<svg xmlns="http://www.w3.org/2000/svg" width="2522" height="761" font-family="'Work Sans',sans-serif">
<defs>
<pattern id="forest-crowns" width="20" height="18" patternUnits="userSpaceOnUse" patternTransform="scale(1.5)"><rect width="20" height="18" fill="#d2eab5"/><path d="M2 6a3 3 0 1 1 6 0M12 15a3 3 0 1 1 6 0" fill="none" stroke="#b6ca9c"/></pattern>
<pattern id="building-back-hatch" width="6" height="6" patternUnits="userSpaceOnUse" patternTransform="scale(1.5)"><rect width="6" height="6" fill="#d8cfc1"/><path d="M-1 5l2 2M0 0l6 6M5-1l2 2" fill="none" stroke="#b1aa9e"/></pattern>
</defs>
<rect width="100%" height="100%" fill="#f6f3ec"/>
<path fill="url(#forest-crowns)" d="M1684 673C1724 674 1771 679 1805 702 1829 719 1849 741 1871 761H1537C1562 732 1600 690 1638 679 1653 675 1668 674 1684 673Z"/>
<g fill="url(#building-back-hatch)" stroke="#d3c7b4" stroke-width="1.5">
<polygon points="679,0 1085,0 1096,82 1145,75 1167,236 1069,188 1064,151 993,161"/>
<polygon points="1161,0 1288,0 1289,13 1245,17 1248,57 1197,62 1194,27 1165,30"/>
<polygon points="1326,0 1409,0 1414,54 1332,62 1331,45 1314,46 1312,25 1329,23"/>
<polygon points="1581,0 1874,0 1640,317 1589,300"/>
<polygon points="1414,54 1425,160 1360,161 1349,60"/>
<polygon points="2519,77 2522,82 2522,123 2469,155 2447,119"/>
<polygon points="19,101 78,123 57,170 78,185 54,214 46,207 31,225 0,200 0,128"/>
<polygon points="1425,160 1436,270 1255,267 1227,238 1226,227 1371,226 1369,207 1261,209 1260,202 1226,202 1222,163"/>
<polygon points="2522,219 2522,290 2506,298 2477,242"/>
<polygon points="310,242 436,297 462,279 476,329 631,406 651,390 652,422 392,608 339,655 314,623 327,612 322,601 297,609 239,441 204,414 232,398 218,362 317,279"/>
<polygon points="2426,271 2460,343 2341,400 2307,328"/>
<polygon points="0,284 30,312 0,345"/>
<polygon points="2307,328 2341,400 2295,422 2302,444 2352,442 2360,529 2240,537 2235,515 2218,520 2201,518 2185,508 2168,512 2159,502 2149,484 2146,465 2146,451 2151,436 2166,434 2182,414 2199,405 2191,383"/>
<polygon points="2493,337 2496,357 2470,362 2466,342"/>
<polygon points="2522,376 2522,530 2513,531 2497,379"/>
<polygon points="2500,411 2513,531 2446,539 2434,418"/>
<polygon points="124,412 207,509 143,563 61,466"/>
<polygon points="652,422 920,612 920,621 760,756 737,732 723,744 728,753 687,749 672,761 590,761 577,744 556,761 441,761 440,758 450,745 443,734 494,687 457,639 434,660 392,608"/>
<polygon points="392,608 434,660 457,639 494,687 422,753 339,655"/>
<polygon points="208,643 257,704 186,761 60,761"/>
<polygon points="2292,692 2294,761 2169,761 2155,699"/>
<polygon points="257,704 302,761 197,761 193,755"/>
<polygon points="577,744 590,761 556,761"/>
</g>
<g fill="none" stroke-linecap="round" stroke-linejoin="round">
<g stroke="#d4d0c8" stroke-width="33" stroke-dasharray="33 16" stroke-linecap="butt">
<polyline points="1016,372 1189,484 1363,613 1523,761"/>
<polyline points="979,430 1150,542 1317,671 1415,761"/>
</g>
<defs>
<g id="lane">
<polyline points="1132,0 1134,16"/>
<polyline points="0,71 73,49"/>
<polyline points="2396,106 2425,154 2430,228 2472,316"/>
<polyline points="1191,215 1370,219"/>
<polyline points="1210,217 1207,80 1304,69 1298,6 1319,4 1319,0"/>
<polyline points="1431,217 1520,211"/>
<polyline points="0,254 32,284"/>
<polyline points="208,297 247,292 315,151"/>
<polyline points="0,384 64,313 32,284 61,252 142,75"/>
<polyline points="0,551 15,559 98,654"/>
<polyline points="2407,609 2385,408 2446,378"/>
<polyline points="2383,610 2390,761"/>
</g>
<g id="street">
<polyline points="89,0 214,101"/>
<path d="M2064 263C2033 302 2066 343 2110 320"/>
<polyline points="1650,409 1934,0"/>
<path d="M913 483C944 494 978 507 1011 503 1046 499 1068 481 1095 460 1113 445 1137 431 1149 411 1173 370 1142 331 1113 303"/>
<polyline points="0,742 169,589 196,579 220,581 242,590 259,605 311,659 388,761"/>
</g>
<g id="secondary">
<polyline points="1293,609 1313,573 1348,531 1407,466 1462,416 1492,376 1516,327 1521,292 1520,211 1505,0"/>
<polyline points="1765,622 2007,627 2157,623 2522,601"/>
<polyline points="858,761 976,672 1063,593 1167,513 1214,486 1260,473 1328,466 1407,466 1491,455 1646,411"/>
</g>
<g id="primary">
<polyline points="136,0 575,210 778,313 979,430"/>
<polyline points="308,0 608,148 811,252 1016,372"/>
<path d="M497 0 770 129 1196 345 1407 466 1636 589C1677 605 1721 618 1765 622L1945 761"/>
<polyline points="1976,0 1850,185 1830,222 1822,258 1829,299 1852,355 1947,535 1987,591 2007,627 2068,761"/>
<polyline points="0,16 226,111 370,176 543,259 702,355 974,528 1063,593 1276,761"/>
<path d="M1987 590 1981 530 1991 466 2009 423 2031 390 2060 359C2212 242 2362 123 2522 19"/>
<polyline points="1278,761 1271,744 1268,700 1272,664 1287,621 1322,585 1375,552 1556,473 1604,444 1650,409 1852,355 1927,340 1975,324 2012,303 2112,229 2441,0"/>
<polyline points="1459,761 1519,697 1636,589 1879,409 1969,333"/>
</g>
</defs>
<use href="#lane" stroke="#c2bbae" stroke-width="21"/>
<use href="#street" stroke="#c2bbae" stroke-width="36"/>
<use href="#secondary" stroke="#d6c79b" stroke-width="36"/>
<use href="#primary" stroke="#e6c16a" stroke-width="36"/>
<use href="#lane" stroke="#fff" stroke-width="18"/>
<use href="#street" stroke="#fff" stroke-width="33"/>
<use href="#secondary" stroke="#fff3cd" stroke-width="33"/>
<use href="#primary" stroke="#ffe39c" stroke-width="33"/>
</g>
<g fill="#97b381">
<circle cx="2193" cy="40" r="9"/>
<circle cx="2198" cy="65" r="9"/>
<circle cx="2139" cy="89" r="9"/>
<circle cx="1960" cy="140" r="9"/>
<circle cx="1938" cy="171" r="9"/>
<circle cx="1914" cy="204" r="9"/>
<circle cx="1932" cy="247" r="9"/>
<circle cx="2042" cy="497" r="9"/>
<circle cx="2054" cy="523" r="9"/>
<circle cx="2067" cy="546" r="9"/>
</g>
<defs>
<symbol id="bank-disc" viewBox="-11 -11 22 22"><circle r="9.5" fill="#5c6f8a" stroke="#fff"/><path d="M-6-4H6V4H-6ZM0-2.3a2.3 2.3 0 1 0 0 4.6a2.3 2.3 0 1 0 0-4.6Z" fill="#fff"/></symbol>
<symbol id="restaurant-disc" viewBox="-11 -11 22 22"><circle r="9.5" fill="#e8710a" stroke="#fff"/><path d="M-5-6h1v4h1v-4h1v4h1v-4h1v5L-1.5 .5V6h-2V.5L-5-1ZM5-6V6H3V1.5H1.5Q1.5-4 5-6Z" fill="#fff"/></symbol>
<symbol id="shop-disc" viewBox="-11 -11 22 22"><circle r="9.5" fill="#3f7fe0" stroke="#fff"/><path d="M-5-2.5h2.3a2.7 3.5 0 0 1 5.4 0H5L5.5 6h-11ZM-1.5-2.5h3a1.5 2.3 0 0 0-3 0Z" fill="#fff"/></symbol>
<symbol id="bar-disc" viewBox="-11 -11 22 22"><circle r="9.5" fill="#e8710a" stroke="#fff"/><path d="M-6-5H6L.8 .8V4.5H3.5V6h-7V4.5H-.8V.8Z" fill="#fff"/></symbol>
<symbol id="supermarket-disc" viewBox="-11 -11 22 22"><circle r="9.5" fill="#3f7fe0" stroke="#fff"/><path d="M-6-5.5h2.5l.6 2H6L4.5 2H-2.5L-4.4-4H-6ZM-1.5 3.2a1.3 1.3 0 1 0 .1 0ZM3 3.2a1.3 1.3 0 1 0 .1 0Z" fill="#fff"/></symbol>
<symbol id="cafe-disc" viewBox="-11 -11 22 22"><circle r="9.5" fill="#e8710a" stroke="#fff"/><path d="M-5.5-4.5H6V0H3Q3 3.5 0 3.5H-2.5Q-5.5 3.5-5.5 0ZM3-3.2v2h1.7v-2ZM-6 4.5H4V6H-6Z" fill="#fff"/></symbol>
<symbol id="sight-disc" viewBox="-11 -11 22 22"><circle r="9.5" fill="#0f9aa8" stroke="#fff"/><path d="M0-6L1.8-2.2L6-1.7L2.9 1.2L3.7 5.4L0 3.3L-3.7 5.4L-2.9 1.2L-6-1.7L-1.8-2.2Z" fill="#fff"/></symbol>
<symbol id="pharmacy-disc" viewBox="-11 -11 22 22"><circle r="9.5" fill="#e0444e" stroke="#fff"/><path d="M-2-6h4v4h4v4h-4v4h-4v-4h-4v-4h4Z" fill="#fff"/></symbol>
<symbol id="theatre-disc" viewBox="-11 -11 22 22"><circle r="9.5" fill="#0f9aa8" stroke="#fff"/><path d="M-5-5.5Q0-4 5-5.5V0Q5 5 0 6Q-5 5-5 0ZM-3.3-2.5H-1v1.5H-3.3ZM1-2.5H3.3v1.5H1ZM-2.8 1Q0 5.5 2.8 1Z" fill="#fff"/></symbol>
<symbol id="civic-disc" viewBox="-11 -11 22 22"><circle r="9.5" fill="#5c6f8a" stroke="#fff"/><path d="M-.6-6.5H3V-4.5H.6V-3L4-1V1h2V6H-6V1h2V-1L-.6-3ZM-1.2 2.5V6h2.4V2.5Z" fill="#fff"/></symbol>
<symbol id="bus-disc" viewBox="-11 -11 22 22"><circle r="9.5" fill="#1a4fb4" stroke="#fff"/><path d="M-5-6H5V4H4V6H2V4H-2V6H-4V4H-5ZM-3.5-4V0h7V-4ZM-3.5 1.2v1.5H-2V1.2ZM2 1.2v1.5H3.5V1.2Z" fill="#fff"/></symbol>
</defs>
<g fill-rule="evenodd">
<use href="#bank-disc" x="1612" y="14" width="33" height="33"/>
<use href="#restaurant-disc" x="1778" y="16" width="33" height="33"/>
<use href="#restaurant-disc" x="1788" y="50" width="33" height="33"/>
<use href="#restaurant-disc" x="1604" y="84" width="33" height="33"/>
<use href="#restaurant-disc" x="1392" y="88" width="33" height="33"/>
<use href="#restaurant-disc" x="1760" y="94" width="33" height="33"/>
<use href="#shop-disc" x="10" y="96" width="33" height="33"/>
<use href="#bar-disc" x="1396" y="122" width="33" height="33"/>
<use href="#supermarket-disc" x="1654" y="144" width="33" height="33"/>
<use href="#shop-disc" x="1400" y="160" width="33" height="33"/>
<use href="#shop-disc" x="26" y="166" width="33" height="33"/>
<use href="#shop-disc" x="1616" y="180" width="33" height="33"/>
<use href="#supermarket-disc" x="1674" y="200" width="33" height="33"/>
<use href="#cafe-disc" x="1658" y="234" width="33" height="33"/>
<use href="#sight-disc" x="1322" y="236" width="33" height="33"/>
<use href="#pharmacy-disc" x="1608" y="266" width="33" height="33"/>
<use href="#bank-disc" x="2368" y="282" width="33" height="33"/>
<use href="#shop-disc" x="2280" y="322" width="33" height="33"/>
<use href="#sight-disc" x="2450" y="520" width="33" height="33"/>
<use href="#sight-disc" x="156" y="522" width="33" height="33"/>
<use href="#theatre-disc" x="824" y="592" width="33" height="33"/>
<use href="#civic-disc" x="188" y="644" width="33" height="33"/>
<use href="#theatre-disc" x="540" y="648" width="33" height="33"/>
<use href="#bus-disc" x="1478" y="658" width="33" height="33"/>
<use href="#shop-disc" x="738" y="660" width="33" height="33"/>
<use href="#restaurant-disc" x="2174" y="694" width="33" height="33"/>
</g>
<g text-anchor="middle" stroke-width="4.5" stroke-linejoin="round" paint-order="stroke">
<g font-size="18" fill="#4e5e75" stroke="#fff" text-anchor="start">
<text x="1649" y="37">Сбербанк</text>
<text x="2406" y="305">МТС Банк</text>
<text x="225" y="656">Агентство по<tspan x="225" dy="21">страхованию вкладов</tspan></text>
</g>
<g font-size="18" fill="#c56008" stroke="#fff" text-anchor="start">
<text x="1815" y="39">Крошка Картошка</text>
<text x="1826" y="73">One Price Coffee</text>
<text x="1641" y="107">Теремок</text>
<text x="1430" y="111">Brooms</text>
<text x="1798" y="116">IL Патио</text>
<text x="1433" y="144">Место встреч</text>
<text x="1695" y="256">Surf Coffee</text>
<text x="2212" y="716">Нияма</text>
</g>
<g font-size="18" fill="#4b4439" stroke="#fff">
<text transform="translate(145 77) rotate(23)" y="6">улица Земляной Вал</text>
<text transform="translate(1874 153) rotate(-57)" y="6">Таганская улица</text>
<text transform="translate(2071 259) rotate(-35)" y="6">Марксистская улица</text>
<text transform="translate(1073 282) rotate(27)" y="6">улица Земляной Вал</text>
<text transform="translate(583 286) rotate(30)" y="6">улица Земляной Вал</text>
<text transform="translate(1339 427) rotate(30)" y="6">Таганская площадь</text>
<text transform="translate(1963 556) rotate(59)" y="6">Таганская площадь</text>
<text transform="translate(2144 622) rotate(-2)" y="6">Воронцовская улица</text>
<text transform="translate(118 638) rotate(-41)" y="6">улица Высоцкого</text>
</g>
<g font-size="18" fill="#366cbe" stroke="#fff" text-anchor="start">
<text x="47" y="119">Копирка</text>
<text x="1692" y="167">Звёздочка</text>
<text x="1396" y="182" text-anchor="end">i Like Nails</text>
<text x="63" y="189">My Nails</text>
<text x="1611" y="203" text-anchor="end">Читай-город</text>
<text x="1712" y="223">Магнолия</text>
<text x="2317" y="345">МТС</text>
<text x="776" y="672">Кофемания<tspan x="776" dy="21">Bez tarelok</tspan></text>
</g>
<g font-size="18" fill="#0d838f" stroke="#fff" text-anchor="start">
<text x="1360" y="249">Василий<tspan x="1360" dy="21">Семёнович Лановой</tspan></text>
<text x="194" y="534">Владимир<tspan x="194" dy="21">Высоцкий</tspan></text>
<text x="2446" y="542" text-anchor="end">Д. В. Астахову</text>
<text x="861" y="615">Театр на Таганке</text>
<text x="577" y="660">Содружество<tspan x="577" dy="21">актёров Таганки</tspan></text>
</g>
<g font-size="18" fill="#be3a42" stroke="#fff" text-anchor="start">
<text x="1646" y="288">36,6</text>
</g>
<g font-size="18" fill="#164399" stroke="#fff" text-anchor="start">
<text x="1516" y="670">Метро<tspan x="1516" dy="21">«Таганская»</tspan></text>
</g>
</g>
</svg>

......

EXERCISE BRIEF - The expected answer is every line above in which the word "linecap" appears.

RESPONSE TO THIS TASK -
<g fill="none" stroke-linecap="round" stroke-linejoin="round">
<g stroke="#d4d0c8" stroke-width="33" stroke-dasharray="33 16" stroke-linecap="butt">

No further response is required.